**TASK LIST**:
(1) Using the nursing exam questions, answer these:
(a) Which letter is marked as the answer to the question on a priority nursing intervention?
(b) What daily dose of paroxetine is the patient taking?
(c) Which letters are marked as the answer to the paroxetine question?
(2) List every answer choice given for the paroxetine question in the nursing exam questions.
(3) Transcribe the nursing exam questions starting at "Question: What is" and ending at "all that apply.)".

**DOCUMENT SEGMENT**:
Question: What is a priority nursing intervention for a patient diagnosed with major depressive disorder?

Answer Choices:
a. Distracting the patient from self-absorption
b. Carefully and inconspicuously observing the patient around the clock
c. Allowing the patient to spend long periods alone in self-reflection
d. Offering opportunities for the patient to assume a leadership role in the therapeutic milieu

Answer:
B

Question: A patient being treated with paroxetine 50 mg/day orally for major depressive disorder reports to the clinic nurse, “I took a few extra tablets earlier in the day and now I feel bad.” Which aspects of the nursing assessment are most critical? (Select all that apply.)

Answer Choices:
a. Vital signs
b. Urinary frequency
c. Increased suicidal ideation
d. Presence of abdominal pain and diarrhea
e. Hyperactivity or feelings of restlessness

Answer:
A, D, E

Question: A patient is hospitalized with major depressive disorder. A nurse can expect to likely provide the patient with education about which medication?

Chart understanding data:
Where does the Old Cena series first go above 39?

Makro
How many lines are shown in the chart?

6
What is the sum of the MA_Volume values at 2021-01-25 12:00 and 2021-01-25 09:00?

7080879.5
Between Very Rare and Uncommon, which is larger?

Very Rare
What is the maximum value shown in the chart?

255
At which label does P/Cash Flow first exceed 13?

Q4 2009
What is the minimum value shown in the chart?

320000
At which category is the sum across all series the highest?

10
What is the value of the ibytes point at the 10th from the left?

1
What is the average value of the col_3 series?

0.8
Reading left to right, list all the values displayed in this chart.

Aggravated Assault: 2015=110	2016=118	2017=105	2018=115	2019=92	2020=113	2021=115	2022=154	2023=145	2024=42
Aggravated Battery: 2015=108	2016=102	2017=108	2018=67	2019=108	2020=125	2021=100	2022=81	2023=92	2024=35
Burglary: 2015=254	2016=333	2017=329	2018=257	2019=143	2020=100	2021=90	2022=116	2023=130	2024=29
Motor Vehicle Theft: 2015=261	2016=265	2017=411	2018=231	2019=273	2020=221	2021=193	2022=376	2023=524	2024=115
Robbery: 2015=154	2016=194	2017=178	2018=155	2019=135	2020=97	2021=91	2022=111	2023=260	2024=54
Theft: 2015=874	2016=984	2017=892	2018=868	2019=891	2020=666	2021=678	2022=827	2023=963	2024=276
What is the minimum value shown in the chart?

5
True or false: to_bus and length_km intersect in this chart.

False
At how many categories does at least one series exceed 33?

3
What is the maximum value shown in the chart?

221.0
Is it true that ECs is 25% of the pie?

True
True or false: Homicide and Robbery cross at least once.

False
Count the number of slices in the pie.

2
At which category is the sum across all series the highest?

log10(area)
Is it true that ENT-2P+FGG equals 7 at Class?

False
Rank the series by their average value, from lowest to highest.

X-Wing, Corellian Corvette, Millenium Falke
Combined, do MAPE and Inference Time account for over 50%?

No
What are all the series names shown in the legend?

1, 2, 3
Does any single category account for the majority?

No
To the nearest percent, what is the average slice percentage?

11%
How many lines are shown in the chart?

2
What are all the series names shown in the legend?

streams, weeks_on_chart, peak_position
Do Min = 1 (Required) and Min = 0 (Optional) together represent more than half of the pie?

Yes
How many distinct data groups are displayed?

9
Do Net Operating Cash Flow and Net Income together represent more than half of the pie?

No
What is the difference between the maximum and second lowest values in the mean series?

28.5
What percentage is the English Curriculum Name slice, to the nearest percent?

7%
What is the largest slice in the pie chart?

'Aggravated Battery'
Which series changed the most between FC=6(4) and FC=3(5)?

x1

**TASK RESPONSES**:
(1)
(a) B
(b) 50 mg/day, taken orally
(c) A, D, E

(2)
- Vital signs
- Urinary frequency
- Increased suicidal ideation
- Presence of abdominal pain and diarrhea
- Hyperactivity or feelings of restlessness

(3)
Question: What is a priority nursing intervention for a patient diagnosed with major depressive disorder?

Answer Choices:
a. Distracting the patient from self-absorption
b. Carefully and inconspicuously observing the patient around the clock
c. Allowing the patient to spend long periods alone in self-reflection
d. Offering opportunities for the patient to assume a leadership role in the therapeutic milieu

Answer:
B

Question: A patient being treated with paroxetine 50 mg/day orally for major depressive disorder reports to the clinic nurse, “I took a few extra tablets earlier in the day and now I feel bad.” Which aspects of the nursing assessment are most critical? (Select all that apply.)